> What the task requires: Reproduce each of the following lines verbatim, in the order given.

> Exercise input:
☆ ☆ ☆ ☆ ☆

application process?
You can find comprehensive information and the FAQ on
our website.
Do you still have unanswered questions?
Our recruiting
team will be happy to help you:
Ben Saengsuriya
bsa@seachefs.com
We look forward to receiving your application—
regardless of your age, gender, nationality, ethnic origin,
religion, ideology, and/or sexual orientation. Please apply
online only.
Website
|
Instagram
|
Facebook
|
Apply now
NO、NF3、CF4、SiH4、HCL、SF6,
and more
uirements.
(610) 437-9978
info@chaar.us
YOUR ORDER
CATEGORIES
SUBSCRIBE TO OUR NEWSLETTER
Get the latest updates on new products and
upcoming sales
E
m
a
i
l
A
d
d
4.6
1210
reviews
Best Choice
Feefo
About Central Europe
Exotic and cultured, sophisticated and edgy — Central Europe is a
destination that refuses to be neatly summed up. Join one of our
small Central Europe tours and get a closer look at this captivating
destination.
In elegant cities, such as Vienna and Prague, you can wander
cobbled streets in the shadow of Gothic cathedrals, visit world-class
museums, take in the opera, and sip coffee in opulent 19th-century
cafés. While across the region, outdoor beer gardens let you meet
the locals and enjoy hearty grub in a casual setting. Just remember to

☆ ☆ ☆ ☆ ☆

> Answer for this exercise:
application process?
You can find comprehensive information and the FAQ on
our website.
Do you still have unanswered questions?
Our recruiting
team will be happy to help you:
Ben Saengsuriya
bsa@seachefs.com
We look forward to receiving your application—
regardless of your age, gender, nationality, ethnic origin,
religion, ideology, and/or sexual orientation. Please apply
online only.
Website
|
Instagram
|
Facebook
|
Apply now
NO、NF3、CF4、SiH4、HCL、SF6,
and more
uirements.
(610) 437-9978
info@chaar.us
YOUR ORDER
CATEGORIES
SUBSCRIBE TO OUR NEWSLETTER
Get the latest updates on new products and
upcoming sales
E
m
a
i
l
A
d
d
4.6
1210
reviews
Best Choice
Feefo
About Central Europe
Exotic and cultured, sophisticated and edgy — Central Europe is a
destination that refuses to be neatly summed up. Join one of our
small Central Europe tours and get a closer look at this captivating
destination.
In elegant cities, such as Vienna and Prague, you can wander
cobbled streets in the shadow of Gothic cathedrals, visit world-class
museums, take in the opera, and sip coffee in opulent 19th-century
cafés. While across the region, outdoor beer gardens let you meet
the locals and enjoy hearty grub in a casual setting. Just remember to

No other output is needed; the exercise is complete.